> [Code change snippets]
•••
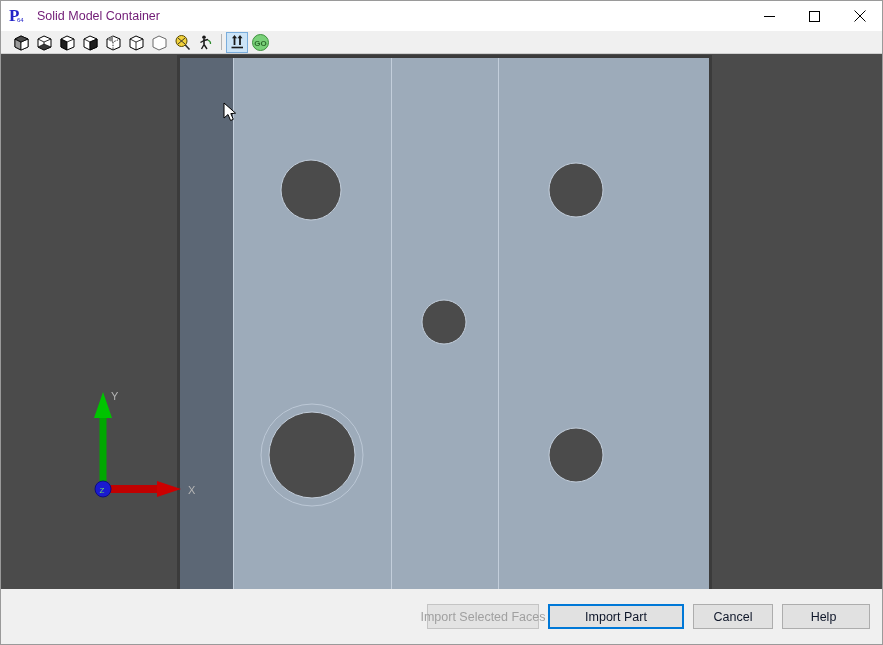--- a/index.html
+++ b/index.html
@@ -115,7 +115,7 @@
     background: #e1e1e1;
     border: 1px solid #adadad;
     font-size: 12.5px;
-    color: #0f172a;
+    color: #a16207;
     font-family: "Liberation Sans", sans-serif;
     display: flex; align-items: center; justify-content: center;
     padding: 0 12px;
•••
Although the records contain pictures, your copy should hold only the text, reproduced exactly.

> [Result of this exercise]
--- a/index.html
+++ b/index.html
@@ -115,7 +115,7 @@
     background: #e1e1e1;
     border: 1px solid #adadad;
     font-size: 12.5px;
-    color: #0f172a;
+    color: #a16207;
     font-family: "Liberation Sans", sans-serif;
     display: flex; align-items: center; justify-content: center;
     padding: 0 12px;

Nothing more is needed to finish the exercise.